Short exercise 1
Transcribe the passage from the post on Liverpool's history, starting at "So there you" and ending at "Lightbulb moments (various)".
Short exercise 2
Write the next part of the post about telling Daisy the history of Liverpool, picking up after its final sentence.

Text extract
History of a city in 45 minutes

“Tell me a story, Mummy,” said Daisy. “Tell me the story of a city.”
Well, we live in a city, rather conveniently, and over the years I have gathered a fair bit of knowledge about its history, so that’s what I did. It took 45 minutes, but I’m sure I missed some bits.

Picton Reading Rooms

Picton Reading Rooms

The thing with history as a story, is you’re making it up as you go along. I mean, obviously not – the actual events have some historical basis, to the best of my understanding, but what goes in, in what depth, and with which sympathies, pretty much emerges as the tale unfolds. I was not, for example, expecting to go into so much detail about the 1981 riots and Michael Heseltine. But I seem to have done a reasonably balanced job of it – Daisy interrupted me to say, “I don’t know whose side to be on, now! I was on the side of the black people who were being bullied by the police, but now they’ve started rioting, and there’s no excuse for that!” If she can’t choose a side, I must have presented the story balanced on a knife edge!

So, in case you were wondering, the History of Liverpool started with King John, shooting at deer in Toxteth Park, and issuing a Royal Charter in 1207; there was trade, and commerce, and growth, and a castle; there was the English civil war, and a city that changed hands three times over the period; there was more trade, more growth; there was colonisation and slavery; there was the Industrial Revolution, and growth on an unprecedented scale; there was overcrowding and squalor, and infant mortality, and pollution; there was a Georgian city that stretched barely a mile from the centre, and an Edwardian one that came the four miles all the way out to our house; there were inter-war semis and slum clearances; there was the Blitz and the Atlantic Convoy, and Western Approaches; there was a city of a million people that stretched all the way out to Speke;

Albert Dock

Albert Dock

but there was damage and loss, and big, empty spaces where buildings used to be; and then there was decline – there was joblessness and poverty, there was a shrinking city which lost half of its population in forty years; there was racism; there was dereliction, there was police brutality and abuse of power; then there was rioting, and even more empty spaces where buildings used to be; then there was the Cabinet meeting in Downing Street, where some parties were arguing for a “managed decline” of the city – to essentially let Liverpool die (we pointed out that the minutes of that meeting only emerged last year, and people were very angry when they found out); then there was Heseltine, a man who got the worst job in government, essentially because he was being punished for something, but a man who was determined to do any job he was given to the best of his ability; and there was an International Garden Festival, and a fund to restore the Albert Dock from 40 years of bomb-damaged dereliction, and a plan to get Liverpool onto the tourist map; and there was Granada Television Studios, and This Morning, and a man in a jumper leaping from Stranraer to Belfast on a scale model of the country, floating in the newly dredged waters of the dock; there was what we see today, when we look around – fancy new shops, and Japanese tourists, and a city that still has plenty of problems, but which isn’t in decline any more. A city brought back from the grave.

So there you have it. Education by story-telling, a whistle-stop tour of how we became what we are. From King John to Fred’s weather map in 45 minutes.

Lightbulb moments (various)

Daisy has been providing lightbulb moments galore, in the last couple of weeks. We haven’t really talked about education much recently, so maybe I should summarise where we are.

Provided material
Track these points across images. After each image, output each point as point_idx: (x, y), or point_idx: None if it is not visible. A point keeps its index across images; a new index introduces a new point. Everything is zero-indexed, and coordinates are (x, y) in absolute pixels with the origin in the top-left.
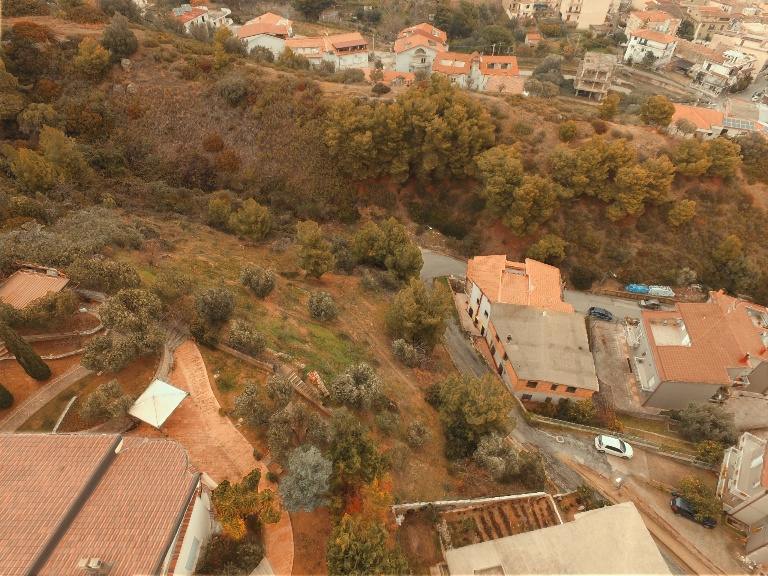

Written reply 1
So there you have it. Education by story-telling, a whistle-stop tour of how we became what we are. From King John to Fred’s weather map in 45 minutes.

Lightbulb moments (various)

Written reply 2
I’ve known for some time that Daisy learns through conversation. It’s a fairly common phenomenon with home educated children (school educated children, too, probably, but their parents don’t seem to talk about it as much) – however structured or unstructured the style of education that a family chooses, it’s nothing compared to the learning that you stumble into while driving to swimming lessons or walking to the park. In recent times, we have engaged in in-depth explanations of the credit crunch, supply and demand, and the relative merits of renting versus buying property, in the car; we have established to the satisfaction of both of us, that she understands the mathematical principles underlying times tables, and that learning the answers is just an exercise she can indulge in if she likes, whilst walking along the river bank to the swing park; we have talked about group dynamics, empathy, what drives some people to need to be in charge, and what we can do help feel less defensive (that was in the car again); we have discussed heaven, hell, various theological positions on the subject, and I briefly summarised a chapter of Rob Bell’s “Love Wins” for her consideration.

I have to say, it’s my favourite form of education, though it’s almost impossible to quantify in any way that means anything to anyone else. It’s no way to PROVE she’s getting an education, but it’s the best bit of the education she’s getting.

Daisy is, as I believe we’ve discussed before, largely autonomously educated. In practical terms, this means I’m not prepared to have the necessary fights that would be involved to force her to learn particular things at particular times. In some ways, it would be nice to feel like I could, because, again, Provability makes me feel better, and makes the Difficult Conversations with people who don’t quite understand, that little bit easier. But since it takes me all my energy to get her into clothes in the morning, and to enforce some sort of regime of tidying up after herself (even just a bit, now and then, would be a start…), we have found ourselves taking a different route. What this means in practical terms, is that I fill the house with broadly educational Stuff, and vaguely hope that she’ll accidentally trip over something, and learn something.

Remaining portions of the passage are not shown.